▶ **TASK OBJECTIVE**
In the records below, copy out word for word every line from the one containing "common name: Pitcherplant" through the one containing "genus: Setophaga", including both of those lines.

▶ **SOURCE DATA**

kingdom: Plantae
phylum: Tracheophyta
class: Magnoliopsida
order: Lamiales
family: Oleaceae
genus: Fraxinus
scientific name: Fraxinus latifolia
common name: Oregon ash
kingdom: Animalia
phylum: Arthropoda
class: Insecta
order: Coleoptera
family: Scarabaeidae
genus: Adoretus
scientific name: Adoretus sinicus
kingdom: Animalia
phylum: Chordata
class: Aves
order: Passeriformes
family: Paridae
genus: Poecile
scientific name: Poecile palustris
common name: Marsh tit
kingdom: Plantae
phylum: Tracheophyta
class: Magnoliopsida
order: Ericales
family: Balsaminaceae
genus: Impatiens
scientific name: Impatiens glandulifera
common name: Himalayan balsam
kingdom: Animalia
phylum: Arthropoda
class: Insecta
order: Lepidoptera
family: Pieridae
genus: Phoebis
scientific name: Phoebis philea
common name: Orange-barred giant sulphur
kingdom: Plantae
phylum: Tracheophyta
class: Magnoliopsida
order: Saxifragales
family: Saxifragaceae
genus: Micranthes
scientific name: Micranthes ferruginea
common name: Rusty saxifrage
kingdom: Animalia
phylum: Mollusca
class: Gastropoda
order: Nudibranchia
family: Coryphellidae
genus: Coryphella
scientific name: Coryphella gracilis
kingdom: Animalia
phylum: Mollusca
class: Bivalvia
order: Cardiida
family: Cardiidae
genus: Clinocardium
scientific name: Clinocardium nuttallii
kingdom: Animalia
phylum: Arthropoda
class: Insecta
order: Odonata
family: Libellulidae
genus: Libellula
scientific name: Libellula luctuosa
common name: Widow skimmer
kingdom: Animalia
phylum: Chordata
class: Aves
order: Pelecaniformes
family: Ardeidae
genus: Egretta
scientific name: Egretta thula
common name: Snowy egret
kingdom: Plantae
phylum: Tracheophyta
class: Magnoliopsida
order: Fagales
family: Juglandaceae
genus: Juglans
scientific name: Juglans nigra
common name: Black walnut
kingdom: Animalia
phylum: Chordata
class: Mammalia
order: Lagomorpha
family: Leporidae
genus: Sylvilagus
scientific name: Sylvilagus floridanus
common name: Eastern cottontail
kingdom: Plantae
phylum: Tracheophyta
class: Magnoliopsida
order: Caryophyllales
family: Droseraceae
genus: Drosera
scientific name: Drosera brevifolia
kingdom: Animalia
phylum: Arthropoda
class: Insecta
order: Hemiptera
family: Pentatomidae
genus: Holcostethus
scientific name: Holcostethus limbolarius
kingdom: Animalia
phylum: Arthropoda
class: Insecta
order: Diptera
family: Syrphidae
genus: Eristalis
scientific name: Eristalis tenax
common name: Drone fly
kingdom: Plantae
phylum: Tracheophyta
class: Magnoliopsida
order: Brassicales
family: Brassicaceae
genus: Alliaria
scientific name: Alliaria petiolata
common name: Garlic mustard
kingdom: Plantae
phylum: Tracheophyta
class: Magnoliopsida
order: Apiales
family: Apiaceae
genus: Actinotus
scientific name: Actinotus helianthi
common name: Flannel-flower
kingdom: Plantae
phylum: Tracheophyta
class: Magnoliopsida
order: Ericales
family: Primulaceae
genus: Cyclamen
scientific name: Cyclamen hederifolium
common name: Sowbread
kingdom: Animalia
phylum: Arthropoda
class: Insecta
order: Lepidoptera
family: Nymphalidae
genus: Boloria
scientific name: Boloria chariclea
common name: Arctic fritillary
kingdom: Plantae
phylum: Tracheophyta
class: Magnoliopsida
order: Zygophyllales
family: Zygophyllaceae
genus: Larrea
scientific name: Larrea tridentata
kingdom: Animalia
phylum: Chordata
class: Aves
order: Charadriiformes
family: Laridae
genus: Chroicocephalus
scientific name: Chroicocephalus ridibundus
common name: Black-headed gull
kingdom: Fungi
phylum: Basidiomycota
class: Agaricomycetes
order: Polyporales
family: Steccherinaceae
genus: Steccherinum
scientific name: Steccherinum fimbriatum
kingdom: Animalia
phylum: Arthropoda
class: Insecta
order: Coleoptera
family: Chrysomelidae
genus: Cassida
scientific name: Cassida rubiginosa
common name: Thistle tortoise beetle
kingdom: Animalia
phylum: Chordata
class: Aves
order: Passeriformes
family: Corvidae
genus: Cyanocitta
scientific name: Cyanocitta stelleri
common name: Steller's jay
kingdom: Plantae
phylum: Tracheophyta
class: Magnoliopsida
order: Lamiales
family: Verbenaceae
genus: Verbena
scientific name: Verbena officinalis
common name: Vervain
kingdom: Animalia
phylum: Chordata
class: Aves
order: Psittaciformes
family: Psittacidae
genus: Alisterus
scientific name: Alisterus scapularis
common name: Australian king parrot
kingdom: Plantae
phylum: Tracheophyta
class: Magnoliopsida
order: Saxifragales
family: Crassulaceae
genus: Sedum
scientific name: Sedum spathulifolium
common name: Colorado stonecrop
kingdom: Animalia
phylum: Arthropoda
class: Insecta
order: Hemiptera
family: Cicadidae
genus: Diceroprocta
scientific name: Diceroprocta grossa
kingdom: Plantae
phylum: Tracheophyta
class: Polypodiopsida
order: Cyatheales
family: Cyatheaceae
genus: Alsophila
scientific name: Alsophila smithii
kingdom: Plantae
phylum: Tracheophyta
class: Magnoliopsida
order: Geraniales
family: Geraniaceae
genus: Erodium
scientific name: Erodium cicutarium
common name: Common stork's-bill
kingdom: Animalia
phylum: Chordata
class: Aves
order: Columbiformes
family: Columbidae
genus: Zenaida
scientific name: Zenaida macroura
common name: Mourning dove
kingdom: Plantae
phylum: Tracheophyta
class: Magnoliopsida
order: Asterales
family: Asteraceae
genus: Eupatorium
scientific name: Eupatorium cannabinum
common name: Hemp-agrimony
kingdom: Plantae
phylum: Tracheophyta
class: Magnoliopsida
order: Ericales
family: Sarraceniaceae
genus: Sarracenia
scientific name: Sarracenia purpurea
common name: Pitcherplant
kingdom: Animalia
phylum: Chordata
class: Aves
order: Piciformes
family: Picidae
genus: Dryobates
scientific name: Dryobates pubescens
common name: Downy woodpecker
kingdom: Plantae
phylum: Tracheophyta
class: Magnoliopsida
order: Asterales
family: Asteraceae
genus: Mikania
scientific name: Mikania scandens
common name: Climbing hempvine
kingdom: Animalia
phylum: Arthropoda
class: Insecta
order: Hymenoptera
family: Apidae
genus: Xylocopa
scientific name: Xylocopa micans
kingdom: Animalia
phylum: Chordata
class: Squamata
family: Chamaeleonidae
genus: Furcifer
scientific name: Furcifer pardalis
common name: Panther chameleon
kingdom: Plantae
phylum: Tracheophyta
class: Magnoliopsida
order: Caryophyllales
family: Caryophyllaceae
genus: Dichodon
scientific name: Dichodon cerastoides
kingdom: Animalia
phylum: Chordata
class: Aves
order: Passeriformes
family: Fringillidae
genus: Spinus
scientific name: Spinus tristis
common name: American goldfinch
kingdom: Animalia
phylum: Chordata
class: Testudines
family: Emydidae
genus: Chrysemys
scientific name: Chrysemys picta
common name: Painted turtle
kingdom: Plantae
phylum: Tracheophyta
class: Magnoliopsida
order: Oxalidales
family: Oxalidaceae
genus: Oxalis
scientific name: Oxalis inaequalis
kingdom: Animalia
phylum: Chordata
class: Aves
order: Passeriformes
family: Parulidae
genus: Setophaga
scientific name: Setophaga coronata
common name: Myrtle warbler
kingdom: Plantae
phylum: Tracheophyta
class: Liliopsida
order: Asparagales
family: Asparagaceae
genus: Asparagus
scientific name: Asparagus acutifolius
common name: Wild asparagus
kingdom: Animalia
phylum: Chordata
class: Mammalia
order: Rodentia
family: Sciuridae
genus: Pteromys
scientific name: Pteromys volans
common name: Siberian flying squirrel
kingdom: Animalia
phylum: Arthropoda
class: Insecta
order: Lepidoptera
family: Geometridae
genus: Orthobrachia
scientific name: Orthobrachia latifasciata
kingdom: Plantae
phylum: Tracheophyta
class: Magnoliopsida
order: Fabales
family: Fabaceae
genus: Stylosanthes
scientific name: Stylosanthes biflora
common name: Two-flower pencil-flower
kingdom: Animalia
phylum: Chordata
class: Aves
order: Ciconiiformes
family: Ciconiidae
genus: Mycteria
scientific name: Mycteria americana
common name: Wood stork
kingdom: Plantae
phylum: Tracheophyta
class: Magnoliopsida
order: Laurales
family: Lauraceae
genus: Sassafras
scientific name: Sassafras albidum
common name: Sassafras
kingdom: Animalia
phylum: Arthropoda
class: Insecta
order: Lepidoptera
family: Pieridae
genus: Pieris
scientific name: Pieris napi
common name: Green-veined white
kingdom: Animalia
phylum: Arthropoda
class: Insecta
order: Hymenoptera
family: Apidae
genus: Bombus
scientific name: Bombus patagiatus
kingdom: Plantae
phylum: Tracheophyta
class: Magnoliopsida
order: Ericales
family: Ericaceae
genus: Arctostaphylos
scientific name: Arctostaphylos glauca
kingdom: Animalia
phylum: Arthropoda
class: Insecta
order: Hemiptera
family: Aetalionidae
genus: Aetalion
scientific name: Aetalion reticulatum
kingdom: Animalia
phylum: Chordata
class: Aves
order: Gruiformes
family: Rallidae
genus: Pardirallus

▶ **COMPLETE ANSWER**
common name: Pitcherplant
kingdom: Animalia
phylum: Chordata
class: Aves
order: Piciformes
family: Picidae
genus: Dryobates
scientific name: Dryobates pubescens
common name: Downy woodpecker
kingdom: Plantae
phylum: Tracheophyta
class: Magnoliopsida
order: Asterales
family: Asteraceae
genus: Mikania
scientific name: Mikania scandens
common name: Climbing hempvine
kingdom: Animalia
phylum: Arthropoda
class: Insecta
order: Hymenoptera
family: Apidae
genus: Xylocopa
scientific name: Xylocopa micans
kingdom: Animalia
phylum: Chordata
class: Squamata
family: Chamaeleonidae
genus: Furcifer
scientific name: Furcifer pardalis
common name: Panther chameleon
kingdom: Plantae
phylum: Tracheophyta
class: Magnoliopsida
order: Caryophyllales
family: Caryophyllaceae
genus: Dichodon
scientific name: Dichodon cerastoides
kingdom: Animalia
phylum: Chordata
class: Aves
order: Passeriformes
family: Fringillidae
genus: Spinus
scientific name: Spinus tristis
common name: American goldfinch
kingdom: Animalia
phylum: Chordata
class: Testudines
family: Emydidae
genus: Chrysemys
scientific name: Chrysemys picta
common name: Painted turtle
kingdom: Plantae
phylum: Tracheophyta
class: Magnoliopsida
order: Oxalidales
family: Oxalidaceae
genus: Oxalis
scientific name: Oxalis inaequalis
kingdom: Animalia
phylum: Chordata
class: Aves
order: Passeriformes
family: Parulidae
genus: Setophaga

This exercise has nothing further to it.